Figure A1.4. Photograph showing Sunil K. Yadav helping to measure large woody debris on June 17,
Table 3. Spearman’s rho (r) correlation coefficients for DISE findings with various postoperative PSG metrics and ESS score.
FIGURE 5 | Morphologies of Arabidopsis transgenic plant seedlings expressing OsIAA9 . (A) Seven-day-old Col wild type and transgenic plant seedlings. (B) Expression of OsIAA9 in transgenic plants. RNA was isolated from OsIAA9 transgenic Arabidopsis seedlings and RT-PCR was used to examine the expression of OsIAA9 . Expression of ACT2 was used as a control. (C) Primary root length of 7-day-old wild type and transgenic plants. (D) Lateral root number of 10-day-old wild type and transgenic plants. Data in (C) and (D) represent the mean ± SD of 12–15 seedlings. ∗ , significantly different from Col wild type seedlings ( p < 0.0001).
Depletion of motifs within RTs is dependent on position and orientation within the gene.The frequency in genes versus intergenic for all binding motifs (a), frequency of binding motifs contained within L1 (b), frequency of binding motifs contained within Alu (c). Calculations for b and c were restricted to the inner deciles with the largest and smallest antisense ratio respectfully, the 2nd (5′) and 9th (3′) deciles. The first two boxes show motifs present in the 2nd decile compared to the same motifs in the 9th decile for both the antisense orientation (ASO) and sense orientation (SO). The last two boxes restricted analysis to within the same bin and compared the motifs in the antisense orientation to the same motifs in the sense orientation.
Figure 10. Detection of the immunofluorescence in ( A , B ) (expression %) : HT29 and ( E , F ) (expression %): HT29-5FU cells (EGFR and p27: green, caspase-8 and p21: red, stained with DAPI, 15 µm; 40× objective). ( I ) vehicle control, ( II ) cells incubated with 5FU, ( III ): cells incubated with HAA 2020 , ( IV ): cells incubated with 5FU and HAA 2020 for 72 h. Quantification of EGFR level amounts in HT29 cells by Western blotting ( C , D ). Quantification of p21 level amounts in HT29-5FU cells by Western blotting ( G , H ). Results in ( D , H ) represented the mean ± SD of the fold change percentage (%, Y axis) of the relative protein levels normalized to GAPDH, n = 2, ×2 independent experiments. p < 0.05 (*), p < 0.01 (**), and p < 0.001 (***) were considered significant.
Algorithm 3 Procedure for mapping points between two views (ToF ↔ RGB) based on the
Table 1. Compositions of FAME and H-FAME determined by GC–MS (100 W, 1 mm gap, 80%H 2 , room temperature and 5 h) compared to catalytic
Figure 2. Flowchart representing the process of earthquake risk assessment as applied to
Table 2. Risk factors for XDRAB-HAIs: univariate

= = =

- [Directions for this task] Repeat word for word every line from the start of the entries to the line holding "Depletion of motifs", inclusive, and nothing else.

- [Solution below]
Figure A1.4. Photograph showing Sunil K. Yadav helping to measure large woody debris on June 17,
Table 3. Spearman’s rho (r) correlation coefficients for DISE findings with various postoperative PSG metrics and ESS score.
FIGURE 5 | Morphologies of Arabidopsis transgenic plant seedlings expressing OsIAA9 . (A) Seven-day-old Col wild type and transgenic plant seedlings. (B) Expression of OsIAA9 in transgenic plants. RNA was isolated from OsIAA9 transgenic Arabidopsis seedlings and RT-PCR was used to examine the expression of OsIAA9 . Expression of ACT2 was used as a control. (C) Primary root length of 7-day-old wild type and transgenic plants. (D) Lateral root number of 10-day-old wild type and transgenic plants. Data in (C) and (D) represent the mean ± SD of 12–15 seedlings. ∗ , significantly different from Col wild type seedlings ( p < 0.0001).
Depletion of motifs within RTs is dependent on position and orientation within the gene.The frequency in genes versus intergenic for all binding motifs (a), frequency of binding motifs contained within L1 (b), frequency of binding motifs contained within Alu (c). Calculations for b and c were restricted to the inner deciles with the largest and smallest antisense ratio respectfully, the 2nd (5′) and 9th (3′) deciles. The first two boxes show motifs present in the 2nd decile compared to the same motifs in the 9th decile for both the antisense orientation (ASO) and sense orientation (SO). The last two boxes restricted analysis to within the same bin and compared the motifs in the antisense orientation to the same motifs in the sense orientation.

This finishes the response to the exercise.